The accompanying text for the image is the following:
Depicted is a three-dimensional reconstruction of deep brain stimulation electrode placements in a patient suffering from Parkinson’s disease. Using a novel open-source toolbox that is introduced in this issue of NeuroImage, the electrodes are modeled in their accurate position in the brain based on postoperative magnetic resonance imaging and using the accurate dimensions of the electrode lead model implanted in the patient’s brain.
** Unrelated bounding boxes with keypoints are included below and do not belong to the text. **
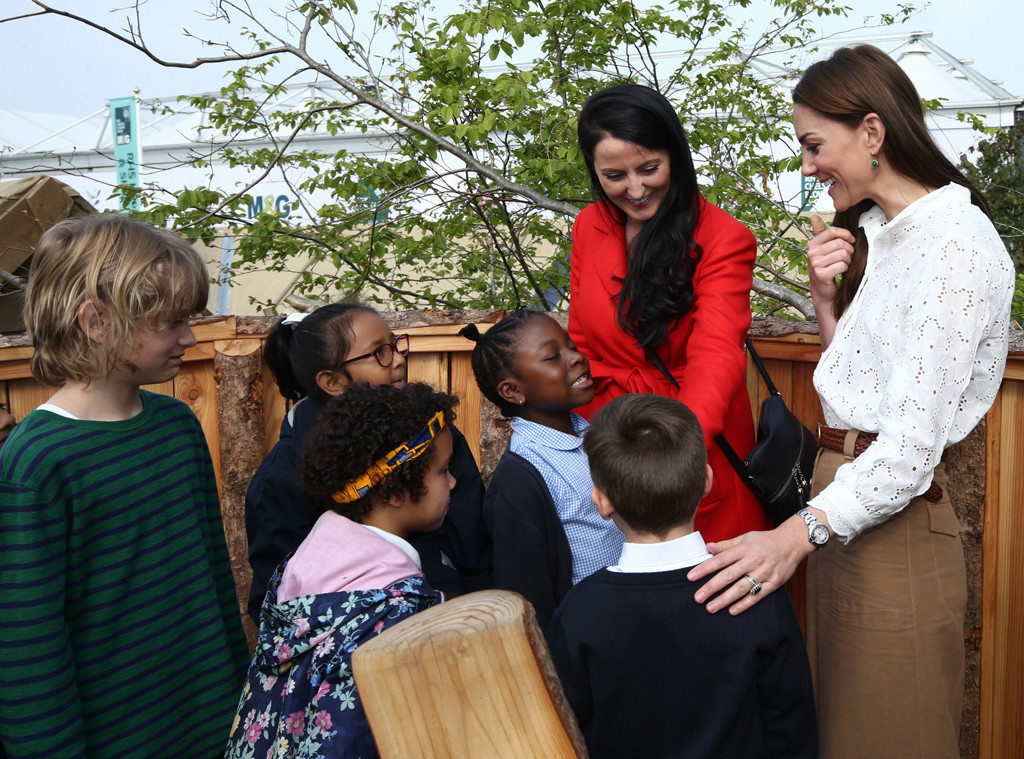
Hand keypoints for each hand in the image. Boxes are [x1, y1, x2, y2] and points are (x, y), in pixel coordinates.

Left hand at [687, 516, 812, 614]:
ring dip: (725, 599)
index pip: (720, 560)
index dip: (704, 569)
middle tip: (697, 598)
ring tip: (711, 608)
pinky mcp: (774, 583)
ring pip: (741, 588)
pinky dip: (745, 604)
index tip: (691, 577)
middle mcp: (753, 561)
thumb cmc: (765, 540)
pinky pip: (757, 595)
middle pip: (728, 576)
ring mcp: (764, 573)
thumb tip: (708, 547)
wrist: (792, 543)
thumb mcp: (745, 538)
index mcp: (743, 549)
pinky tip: (732, 611)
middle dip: (711, 588)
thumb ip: (726, 544)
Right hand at [806, 215, 853, 307]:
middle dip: (849, 251)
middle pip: (840, 243)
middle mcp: (811, 253)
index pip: (832, 231)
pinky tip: (841, 272)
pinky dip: (845, 269)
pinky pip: (841, 265)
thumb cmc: (826, 268)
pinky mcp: (821, 274)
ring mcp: (815, 264)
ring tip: (844, 265)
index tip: (851, 241)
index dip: (845, 235)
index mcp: (812, 244)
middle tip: (847, 258)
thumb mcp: (822, 249)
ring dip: (848, 261)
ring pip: (842, 254)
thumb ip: (820, 233)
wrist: (823, 291)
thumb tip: (814, 217)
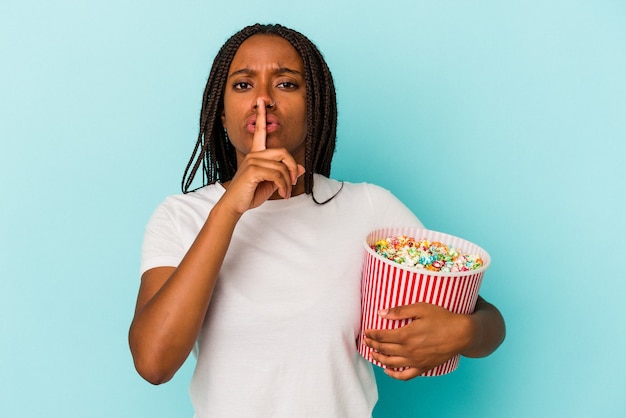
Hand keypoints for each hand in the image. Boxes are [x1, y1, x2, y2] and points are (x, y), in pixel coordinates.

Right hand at [220, 98, 304, 214]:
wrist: (234, 206)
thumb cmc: (249, 194)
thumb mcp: (271, 183)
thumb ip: (284, 174)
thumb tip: (301, 168)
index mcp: (256, 154)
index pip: (259, 132)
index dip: (261, 116)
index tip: (261, 103)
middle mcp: (253, 154)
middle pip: (283, 152)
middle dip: (292, 168)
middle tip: (294, 182)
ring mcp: (252, 161)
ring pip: (282, 167)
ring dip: (288, 182)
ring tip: (286, 193)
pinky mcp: (252, 171)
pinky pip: (277, 175)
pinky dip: (284, 186)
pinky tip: (282, 193)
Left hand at [363, 303, 472, 379]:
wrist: (462, 334)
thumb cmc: (442, 318)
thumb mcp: (421, 308)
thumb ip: (400, 311)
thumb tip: (381, 313)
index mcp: (406, 335)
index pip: (382, 336)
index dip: (371, 334)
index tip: (366, 332)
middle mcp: (408, 350)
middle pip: (384, 349)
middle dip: (372, 345)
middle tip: (366, 341)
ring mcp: (415, 361)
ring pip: (390, 363)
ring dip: (378, 358)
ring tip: (372, 353)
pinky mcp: (423, 367)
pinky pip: (405, 376)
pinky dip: (393, 375)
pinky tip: (387, 370)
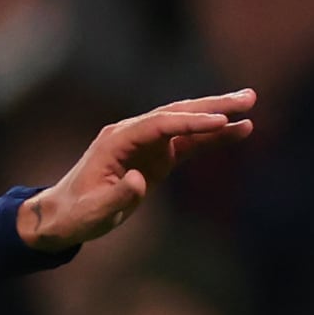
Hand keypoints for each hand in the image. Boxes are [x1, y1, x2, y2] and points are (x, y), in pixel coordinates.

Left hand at [18, 91, 258, 253]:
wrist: (63, 216)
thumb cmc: (75, 214)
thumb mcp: (93, 212)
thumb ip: (117, 197)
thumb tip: (138, 180)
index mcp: (116, 141)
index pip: (160, 124)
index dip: (190, 122)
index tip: (220, 121)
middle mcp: (132, 135)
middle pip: (177, 113)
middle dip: (212, 106)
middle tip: (247, 98)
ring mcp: (145, 143)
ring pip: (186, 123)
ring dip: (217, 114)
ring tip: (250, 105)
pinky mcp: (155, 156)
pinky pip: (189, 142)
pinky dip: (212, 137)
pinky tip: (239, 130)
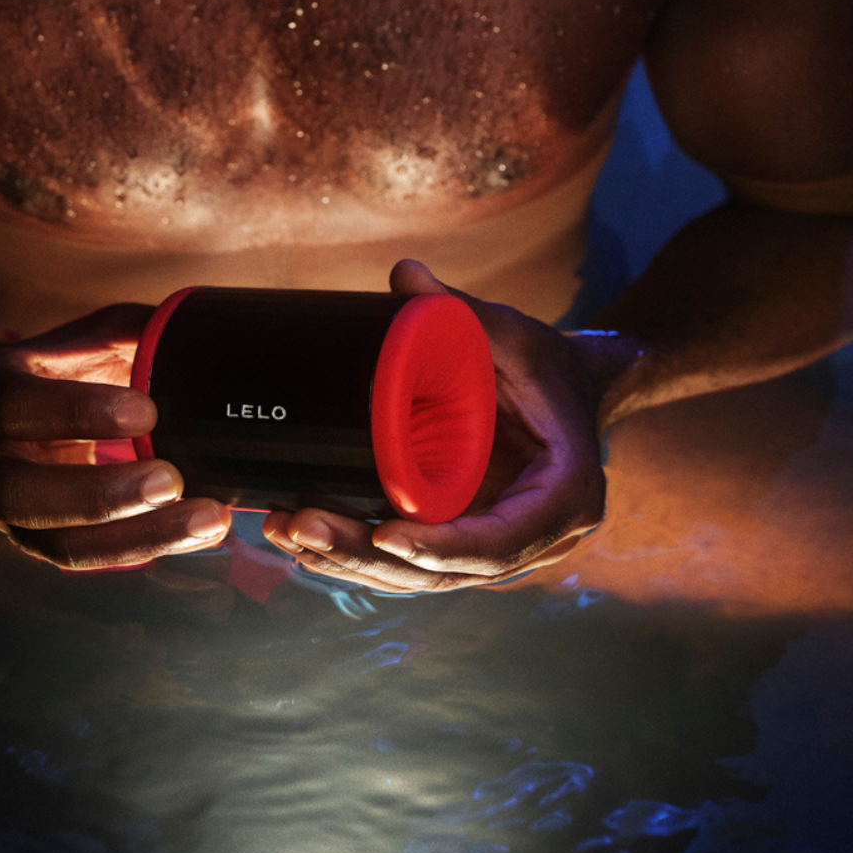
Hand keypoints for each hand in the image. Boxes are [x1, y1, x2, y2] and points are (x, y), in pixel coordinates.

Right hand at [0, 303, 230, 569]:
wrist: (17, 412)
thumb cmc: (67, 367)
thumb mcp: (92, 338)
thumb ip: (135, 336)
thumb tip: (203, 339)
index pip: (10, 404)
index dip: (74, 411)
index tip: (147, 411)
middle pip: (17, 492)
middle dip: (100, 495)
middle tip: (172, 480)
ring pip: (55, 543)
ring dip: (134, 537)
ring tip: (206, 518)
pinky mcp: (35, 540)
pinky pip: (86, 557)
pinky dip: (144, 547)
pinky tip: (198, 533)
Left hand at [263, 261, 618, 592]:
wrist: (567, 391)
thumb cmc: (545, 364)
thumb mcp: (511, 332)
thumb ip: (461, 309)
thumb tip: (403, 274)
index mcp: (563, 497)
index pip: (500, 542)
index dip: (442, 547)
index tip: (383, 535)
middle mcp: (534, 540)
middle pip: (444, 572)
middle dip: (366, 559)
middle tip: (301, 528)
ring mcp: (494, 548)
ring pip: (418, 578)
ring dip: (348, 564)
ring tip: (284, 532)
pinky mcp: (460, 540)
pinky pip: (408, 562)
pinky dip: (356, 555)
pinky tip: (301, 541)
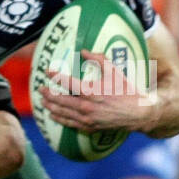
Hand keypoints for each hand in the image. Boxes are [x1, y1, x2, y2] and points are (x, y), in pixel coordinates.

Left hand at [37, 48, 156, 132]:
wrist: (138, 113)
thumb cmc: (127, 91)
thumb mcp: (115, 72)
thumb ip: (99, 60)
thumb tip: (84, 51)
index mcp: (91, 92)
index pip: (67, 82)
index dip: (55, 76)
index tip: (47, 71)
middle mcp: (86, 106)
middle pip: (60, 99)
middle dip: (48, 93)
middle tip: (40, 88)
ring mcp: (86, 118)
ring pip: (62, 112)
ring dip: (50, 106)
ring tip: (42, 101)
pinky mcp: (89, 127)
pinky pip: (69, 123)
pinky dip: (59, 118)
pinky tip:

Using such a reconstruction of the stimulation setting, it can be determined, whether deep brain stimulation electrodes are accurately placed within the target structure – in this case the sensorimotor functional zone of the subthalamic nucleus. Moreover, the volume of tissue activated by the stimulation can be modeled using the actual stimulation parameters applied in the patient’s treatment.
Lastly, based on the volume of activated tissue that has been modeled for a certain patient, diffusion weighted imaging based fiber-tracking may be used to analyze the influence of the stimulation on the whole structural (and functional) connectome of the patient’s brain. This combined approach allows the researcher to study local effects of the stimulation (associated with the placement of the electrode within the target structure), as well as distant effects effects (associated with the whole-brain network influenced by the stimulation).
We are happy to announce that LEAD-DBS was awarded with the Max-Rubner-Prize for Innovation and Technology of Stiftung Charité this January. Prize money will be used for further development and deployment of the toolbox.